◆ Text block
++++

# Castle - new tonight?



## austenfiend (Nov 17, 2009)

Looks like Castle is on tonight and it's a new one?  I hope I was reading the guide correctly, it got me all happy!!


----------



## Sofie (Dec 30, 2008)

Yes, Castle is new tonight!


----------



## Gertie Kindle (Nov 6, 2008)

Yes, with Alyssa Milano.  I've got it on autotune so I don't forget.


----------



## Vegas_Asian (Nov 2, 2008)

Yay castle!


----------



## xianfox (Dec 7, 2009)

And next week's looks REALLY good.


----------



## Gertie Kindle (Nov 6, 2008)

xianfox said:


> And next week's looks REALLY good.


Definitely. It was so good to see a new episode.


----------



## 1131 (Dec 18, 2008)

I just finished reading Heat Wave and now I get to top it off with a new Castle but I have to wait 2 more hours .
I found something to get me through


----------



## Reyn (Feb 10, 2009)

NICE!!!!!


----------



## 1131 (Dec 18, 2008)

Nathan is drool worthy is he not...


----------



## austenfiend (Nov 17, 2009)

Just finished watching the new Castle - okay, I just love that show!!  It is so well written and the interaction between the detectives and Castle just cracks me up!  And I definitely saw a vulnerable side to Beckett...


----------



## Ann in Arlington (Oct 27, 2008)

++++

◆ Stated goal
Reproduce, word for word, the stretch of the thread from "Just finished watching" through "side to Beckett...". Rely on the thread alone.

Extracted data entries

++++

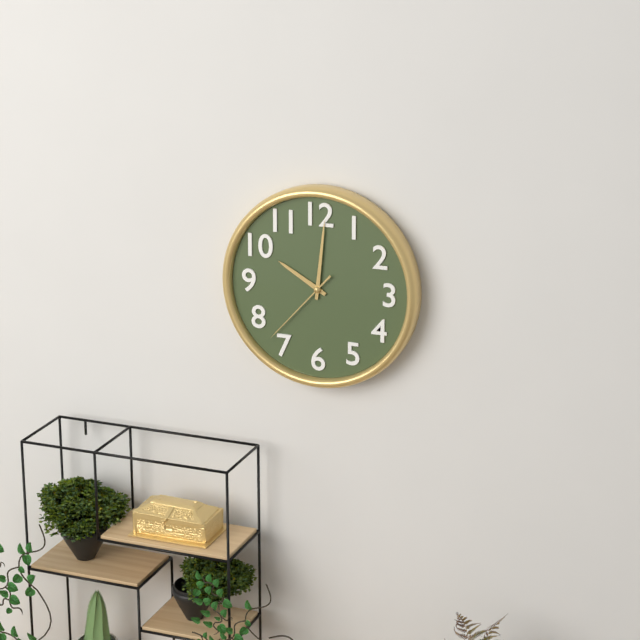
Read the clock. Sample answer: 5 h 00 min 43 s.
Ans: 10 h 01 min 37 s
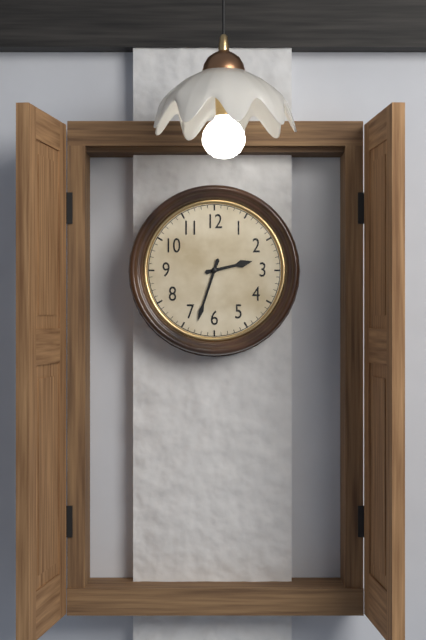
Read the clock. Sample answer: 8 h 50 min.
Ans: 2 h 33 min
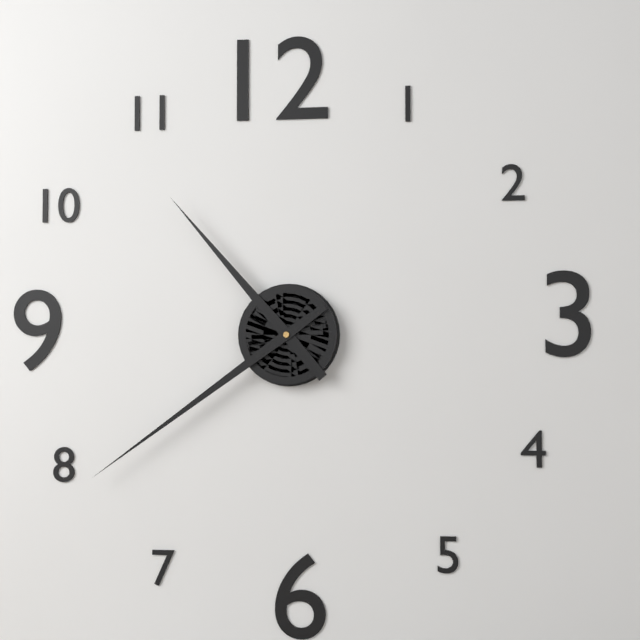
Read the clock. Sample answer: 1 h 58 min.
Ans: 10 h 39 min
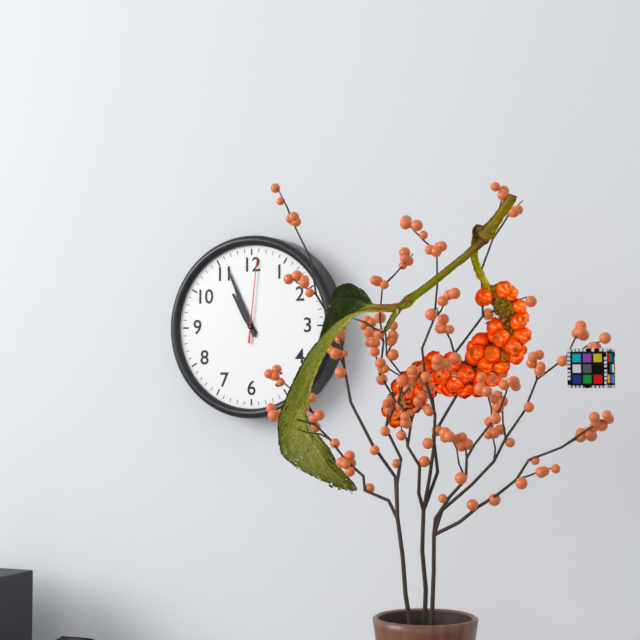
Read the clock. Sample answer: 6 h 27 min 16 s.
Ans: 10 h 56 min 01 s
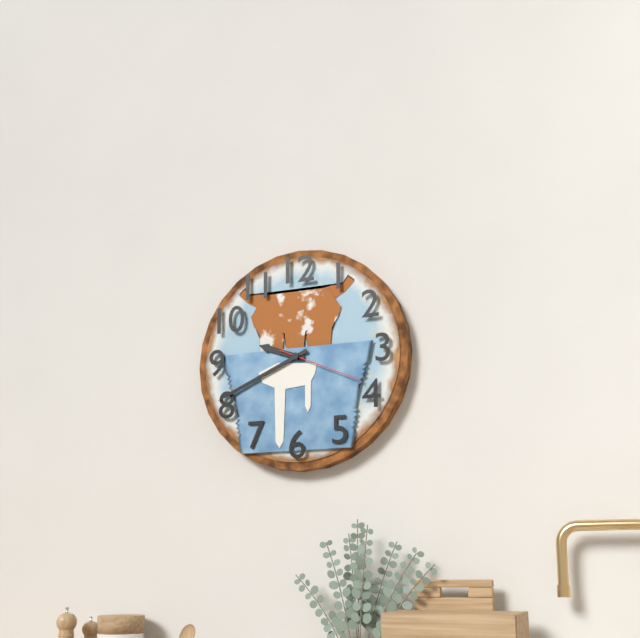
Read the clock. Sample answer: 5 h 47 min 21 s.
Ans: 9 h 41 min 19 s
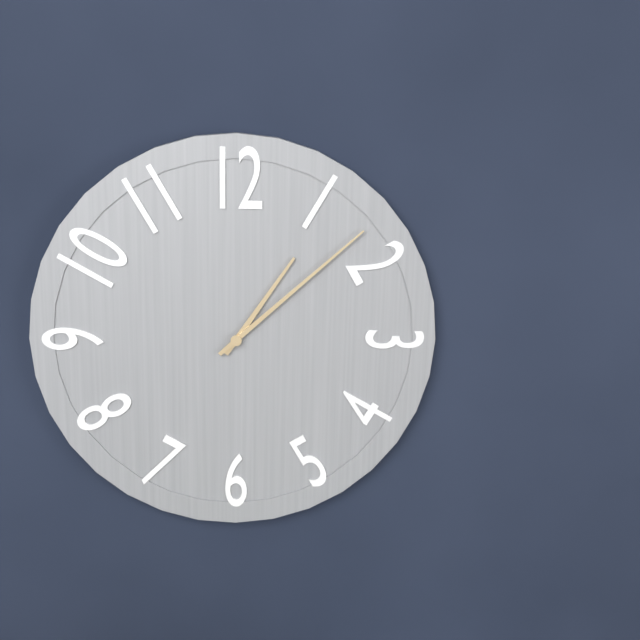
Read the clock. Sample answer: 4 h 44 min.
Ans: 1 h 08 min
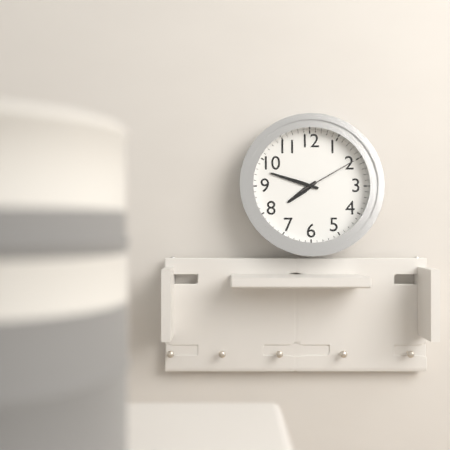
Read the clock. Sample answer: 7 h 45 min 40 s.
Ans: 7 h 48 min 10 s
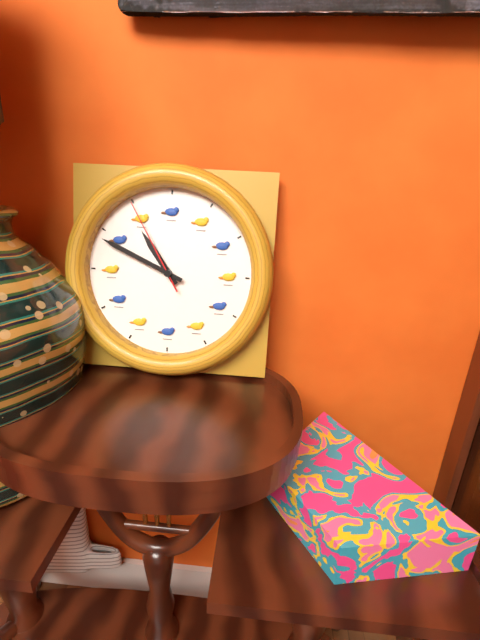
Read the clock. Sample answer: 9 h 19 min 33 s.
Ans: 10 h 49 min 55 s
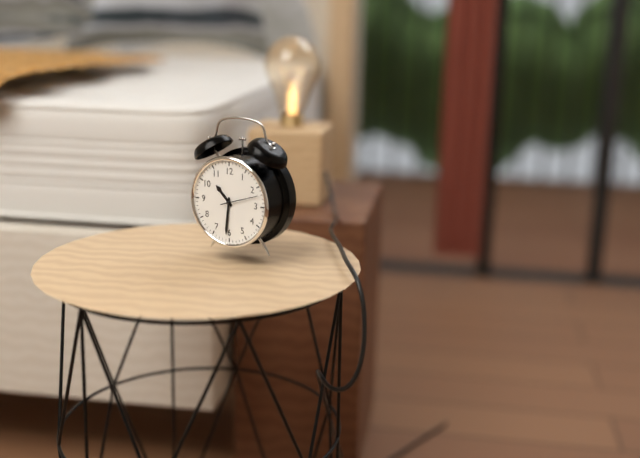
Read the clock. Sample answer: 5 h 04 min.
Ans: 10 h 31 min
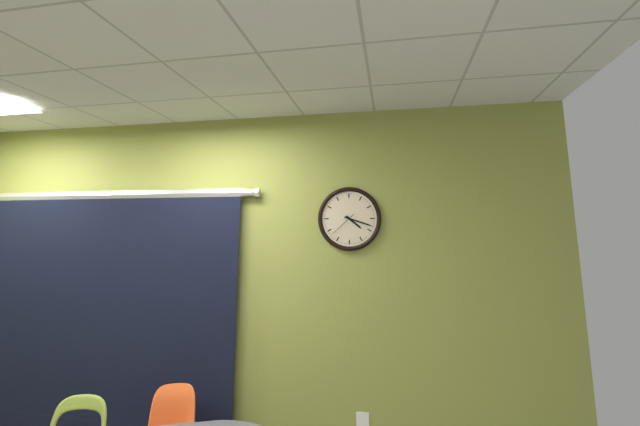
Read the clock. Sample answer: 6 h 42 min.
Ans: 4 h 18 min
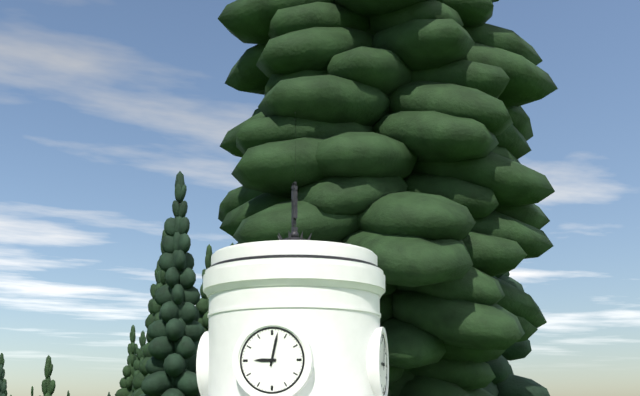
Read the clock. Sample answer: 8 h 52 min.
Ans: 9 h 02 min
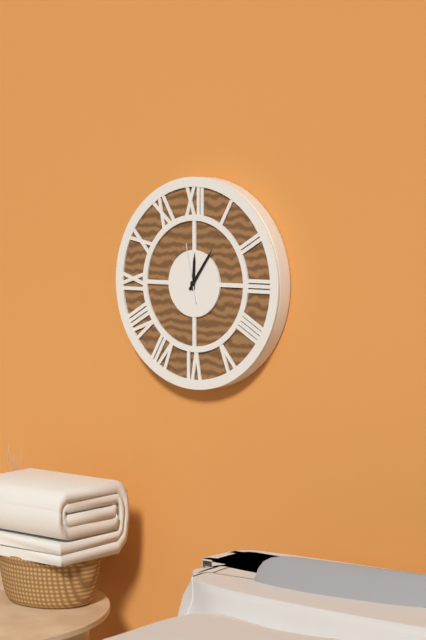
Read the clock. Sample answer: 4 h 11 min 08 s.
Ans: 12 h 06 min 58 s
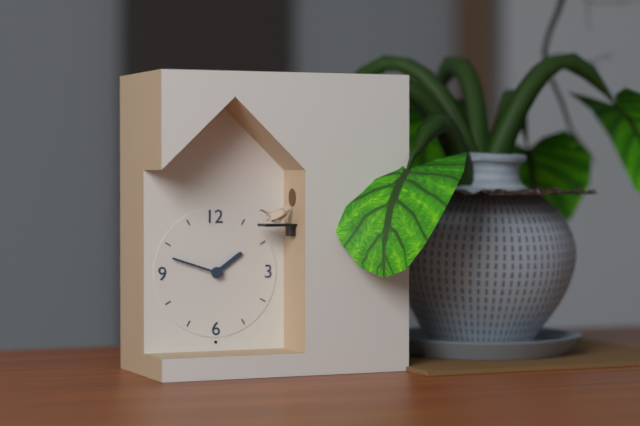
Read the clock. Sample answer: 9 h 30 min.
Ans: 1 h 48 min
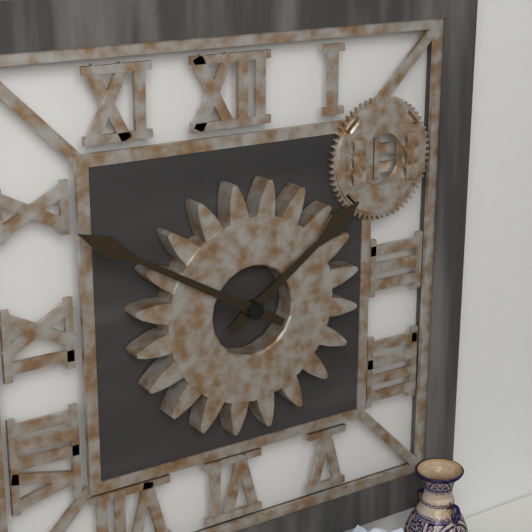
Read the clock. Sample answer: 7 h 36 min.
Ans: 1 h 50 min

++++

◆ Task answer
Just finished watching the new Castle - okay, I just love that show!!  It is so well written and the interaction between the detectives and Castle just cracks me up!  And I definitely saw a vulnerable side to Beckett...